T-distributed Stochastic Neighbor Embedding is a two-stage non-linear manifold learning algorithm based on Batch Gradient Descent that seeks to maintain the distances between samples in low-dimensional space. During the first stage (early stage) the distances are exaggerated to encourage more pronounced clusters. Since the t-SNE cost function (KL Divergence) has a rough gradient, momentum is employed to help escape bad local minima.

Note: T-SNE is implemented using the exact method which scales quadratically in the number of samples. Therefore, it is recommended to subsample datasets larger than a few thousand samples.
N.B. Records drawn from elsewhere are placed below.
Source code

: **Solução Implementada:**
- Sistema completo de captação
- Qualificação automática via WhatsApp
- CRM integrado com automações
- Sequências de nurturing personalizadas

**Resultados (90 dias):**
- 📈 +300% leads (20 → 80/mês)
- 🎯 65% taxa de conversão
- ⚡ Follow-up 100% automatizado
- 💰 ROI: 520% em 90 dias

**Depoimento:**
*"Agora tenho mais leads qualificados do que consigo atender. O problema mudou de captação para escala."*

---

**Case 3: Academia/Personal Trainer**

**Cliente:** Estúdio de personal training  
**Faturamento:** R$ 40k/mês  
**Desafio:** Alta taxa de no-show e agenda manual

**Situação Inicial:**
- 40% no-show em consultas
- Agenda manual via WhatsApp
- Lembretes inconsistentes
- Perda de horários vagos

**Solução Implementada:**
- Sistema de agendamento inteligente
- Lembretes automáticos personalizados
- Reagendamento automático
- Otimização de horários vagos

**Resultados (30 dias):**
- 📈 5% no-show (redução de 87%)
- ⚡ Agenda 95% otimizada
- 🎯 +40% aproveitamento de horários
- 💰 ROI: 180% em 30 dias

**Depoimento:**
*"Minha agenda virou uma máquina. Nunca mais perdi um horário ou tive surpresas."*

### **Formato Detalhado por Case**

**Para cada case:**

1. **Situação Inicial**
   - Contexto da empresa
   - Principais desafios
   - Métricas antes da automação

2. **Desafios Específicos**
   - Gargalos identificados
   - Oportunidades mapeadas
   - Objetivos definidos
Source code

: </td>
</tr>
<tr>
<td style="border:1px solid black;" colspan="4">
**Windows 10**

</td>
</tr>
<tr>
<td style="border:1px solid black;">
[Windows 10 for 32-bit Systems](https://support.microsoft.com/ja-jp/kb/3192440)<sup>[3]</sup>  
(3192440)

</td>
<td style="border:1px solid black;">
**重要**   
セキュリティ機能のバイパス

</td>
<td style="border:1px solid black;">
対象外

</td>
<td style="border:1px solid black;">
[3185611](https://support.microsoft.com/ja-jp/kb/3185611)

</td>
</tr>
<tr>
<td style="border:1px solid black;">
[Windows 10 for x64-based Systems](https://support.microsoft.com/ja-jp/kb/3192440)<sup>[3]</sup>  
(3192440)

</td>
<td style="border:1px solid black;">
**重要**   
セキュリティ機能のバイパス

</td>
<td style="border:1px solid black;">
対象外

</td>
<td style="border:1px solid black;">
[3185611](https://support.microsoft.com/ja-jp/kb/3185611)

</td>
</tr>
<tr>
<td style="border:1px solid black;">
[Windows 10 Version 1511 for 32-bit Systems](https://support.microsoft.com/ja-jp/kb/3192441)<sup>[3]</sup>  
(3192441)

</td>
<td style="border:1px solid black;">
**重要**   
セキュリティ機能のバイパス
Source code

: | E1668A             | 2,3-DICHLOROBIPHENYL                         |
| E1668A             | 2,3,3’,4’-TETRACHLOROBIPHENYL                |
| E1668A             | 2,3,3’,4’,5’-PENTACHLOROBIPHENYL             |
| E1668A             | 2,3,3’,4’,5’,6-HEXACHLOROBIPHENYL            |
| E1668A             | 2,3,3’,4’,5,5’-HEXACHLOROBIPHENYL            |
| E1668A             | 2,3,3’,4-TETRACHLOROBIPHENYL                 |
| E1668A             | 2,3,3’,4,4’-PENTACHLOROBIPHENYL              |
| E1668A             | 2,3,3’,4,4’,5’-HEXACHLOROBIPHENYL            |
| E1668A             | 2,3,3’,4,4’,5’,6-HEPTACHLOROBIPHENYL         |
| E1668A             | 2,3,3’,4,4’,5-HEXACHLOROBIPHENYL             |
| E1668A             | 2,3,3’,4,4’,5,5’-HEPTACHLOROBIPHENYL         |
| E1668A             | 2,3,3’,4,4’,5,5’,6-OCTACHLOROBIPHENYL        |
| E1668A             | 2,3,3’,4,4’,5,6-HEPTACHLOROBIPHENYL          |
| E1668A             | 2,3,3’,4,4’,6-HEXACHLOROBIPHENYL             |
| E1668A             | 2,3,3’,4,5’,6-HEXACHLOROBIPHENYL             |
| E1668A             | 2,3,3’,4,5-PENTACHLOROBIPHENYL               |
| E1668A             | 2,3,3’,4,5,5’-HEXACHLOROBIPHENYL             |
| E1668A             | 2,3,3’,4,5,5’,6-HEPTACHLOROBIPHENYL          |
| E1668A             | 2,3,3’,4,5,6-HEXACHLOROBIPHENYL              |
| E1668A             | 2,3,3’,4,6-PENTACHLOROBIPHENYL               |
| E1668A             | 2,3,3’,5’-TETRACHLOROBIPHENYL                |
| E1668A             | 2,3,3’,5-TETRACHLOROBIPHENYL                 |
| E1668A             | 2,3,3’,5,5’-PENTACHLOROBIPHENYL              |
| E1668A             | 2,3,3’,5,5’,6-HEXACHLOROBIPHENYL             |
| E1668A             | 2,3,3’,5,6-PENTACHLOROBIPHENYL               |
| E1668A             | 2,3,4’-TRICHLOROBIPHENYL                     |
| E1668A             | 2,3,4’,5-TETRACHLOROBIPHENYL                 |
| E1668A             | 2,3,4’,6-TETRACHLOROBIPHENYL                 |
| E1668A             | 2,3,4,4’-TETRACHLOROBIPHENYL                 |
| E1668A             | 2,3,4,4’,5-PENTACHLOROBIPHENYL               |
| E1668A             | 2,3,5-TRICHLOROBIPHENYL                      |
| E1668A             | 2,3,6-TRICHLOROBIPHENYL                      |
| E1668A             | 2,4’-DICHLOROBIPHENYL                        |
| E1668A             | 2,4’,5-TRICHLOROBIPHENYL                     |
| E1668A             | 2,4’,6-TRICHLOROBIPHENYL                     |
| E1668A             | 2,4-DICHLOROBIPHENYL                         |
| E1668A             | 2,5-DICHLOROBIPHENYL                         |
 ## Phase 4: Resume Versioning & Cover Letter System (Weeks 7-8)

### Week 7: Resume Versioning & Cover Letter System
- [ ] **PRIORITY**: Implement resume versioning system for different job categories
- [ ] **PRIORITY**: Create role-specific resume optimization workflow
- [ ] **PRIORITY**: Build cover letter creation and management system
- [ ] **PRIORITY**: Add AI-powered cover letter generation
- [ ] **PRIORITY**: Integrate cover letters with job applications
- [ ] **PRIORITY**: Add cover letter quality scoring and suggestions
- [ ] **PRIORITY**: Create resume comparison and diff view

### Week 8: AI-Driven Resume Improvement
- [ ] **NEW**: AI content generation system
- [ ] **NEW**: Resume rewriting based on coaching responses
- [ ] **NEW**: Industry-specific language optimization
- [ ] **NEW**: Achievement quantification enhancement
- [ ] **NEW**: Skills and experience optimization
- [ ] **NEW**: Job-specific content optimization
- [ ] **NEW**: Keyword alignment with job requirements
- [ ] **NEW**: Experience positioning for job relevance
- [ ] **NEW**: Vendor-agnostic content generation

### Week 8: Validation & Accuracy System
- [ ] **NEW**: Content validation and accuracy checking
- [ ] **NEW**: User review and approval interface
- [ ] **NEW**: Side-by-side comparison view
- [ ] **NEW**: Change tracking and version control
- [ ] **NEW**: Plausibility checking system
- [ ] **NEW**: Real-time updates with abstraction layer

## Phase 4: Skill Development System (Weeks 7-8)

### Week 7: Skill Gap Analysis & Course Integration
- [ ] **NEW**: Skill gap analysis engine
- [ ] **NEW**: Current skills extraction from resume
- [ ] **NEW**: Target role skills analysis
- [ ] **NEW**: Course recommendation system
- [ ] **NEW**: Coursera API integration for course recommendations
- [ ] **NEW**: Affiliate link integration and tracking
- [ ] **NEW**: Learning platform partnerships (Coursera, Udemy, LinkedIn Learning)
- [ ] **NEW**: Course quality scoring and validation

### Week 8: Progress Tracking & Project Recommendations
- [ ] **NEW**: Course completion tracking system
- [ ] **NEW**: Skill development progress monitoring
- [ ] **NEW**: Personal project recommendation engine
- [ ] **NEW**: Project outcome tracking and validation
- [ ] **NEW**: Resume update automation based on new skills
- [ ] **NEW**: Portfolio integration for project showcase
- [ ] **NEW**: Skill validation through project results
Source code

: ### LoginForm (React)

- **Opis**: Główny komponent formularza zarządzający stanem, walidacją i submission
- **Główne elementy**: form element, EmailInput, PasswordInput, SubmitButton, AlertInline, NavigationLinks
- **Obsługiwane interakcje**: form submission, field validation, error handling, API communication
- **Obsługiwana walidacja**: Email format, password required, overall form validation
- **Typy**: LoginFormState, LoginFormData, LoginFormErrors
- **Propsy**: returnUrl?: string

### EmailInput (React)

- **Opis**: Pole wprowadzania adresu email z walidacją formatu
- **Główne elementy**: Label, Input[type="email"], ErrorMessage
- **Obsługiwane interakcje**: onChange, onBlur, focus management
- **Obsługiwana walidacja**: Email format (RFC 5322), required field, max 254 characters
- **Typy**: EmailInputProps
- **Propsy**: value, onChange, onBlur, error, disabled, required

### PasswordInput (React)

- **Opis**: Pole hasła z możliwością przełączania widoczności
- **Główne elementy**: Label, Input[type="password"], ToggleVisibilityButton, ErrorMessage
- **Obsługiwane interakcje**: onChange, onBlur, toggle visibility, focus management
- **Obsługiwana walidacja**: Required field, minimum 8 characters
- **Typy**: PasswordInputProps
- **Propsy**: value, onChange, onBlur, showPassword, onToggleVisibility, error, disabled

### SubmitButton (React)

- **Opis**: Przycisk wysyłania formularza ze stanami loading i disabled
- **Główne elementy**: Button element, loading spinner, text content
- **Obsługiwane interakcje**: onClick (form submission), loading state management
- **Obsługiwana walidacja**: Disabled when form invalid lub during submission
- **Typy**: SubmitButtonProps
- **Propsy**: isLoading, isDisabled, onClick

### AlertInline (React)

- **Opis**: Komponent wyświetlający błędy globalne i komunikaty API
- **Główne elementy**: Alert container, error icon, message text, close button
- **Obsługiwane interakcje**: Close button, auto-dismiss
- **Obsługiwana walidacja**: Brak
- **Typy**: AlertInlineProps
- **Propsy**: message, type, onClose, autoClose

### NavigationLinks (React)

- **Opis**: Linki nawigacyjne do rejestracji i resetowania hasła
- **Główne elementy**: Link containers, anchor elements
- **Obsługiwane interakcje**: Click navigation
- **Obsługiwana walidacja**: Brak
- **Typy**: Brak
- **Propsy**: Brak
Interfaces: Transformer, Verbose

Data Type Compatibility: Depends on distance kernel


# Param Default Type Description
1 dimensions 2 int The number of dimensions of the target embedding.
2 rate 100.0 float The learning rate that controls the global step size.
3 perplexity 30 int The number of effective nearest neighbors to refer to when computing the variance of the distribution over that sample.
4 exaggeration 12.0 float The factor to exaggerate the distances between samples during the early stage of embedding.
5 epochs 1000 int The maximum number of times to iterate over the embedding.
6 min gradient 1e-7 float The minimum norm of the gradient necessary to continue embedding.
7 window 10 int The number of epochs without improvement in the training loss to wait before considering an early stop.
8 kernel Euclidean Distance The distance kernel to use when measuring distances between samples.

Additional Methods#

Return the magnitudes of the gradient at each epoch from the last embedding:

public steps() : array


use Rubix\ML\Embedders\TSNE;
use Rubix\ML\Kernels\Distance\Manhattan;

$embedder = new TSNE(3, 10.0, 30, 12.0, 500, 1e-6, 10, new Manhattan());


  • L. van der Maaten et al. (2008). Visualizing Data using t-SNE.
  • L. van der Maaten. (2009). Learning a Parametric Embedding by Preserving Local Structure.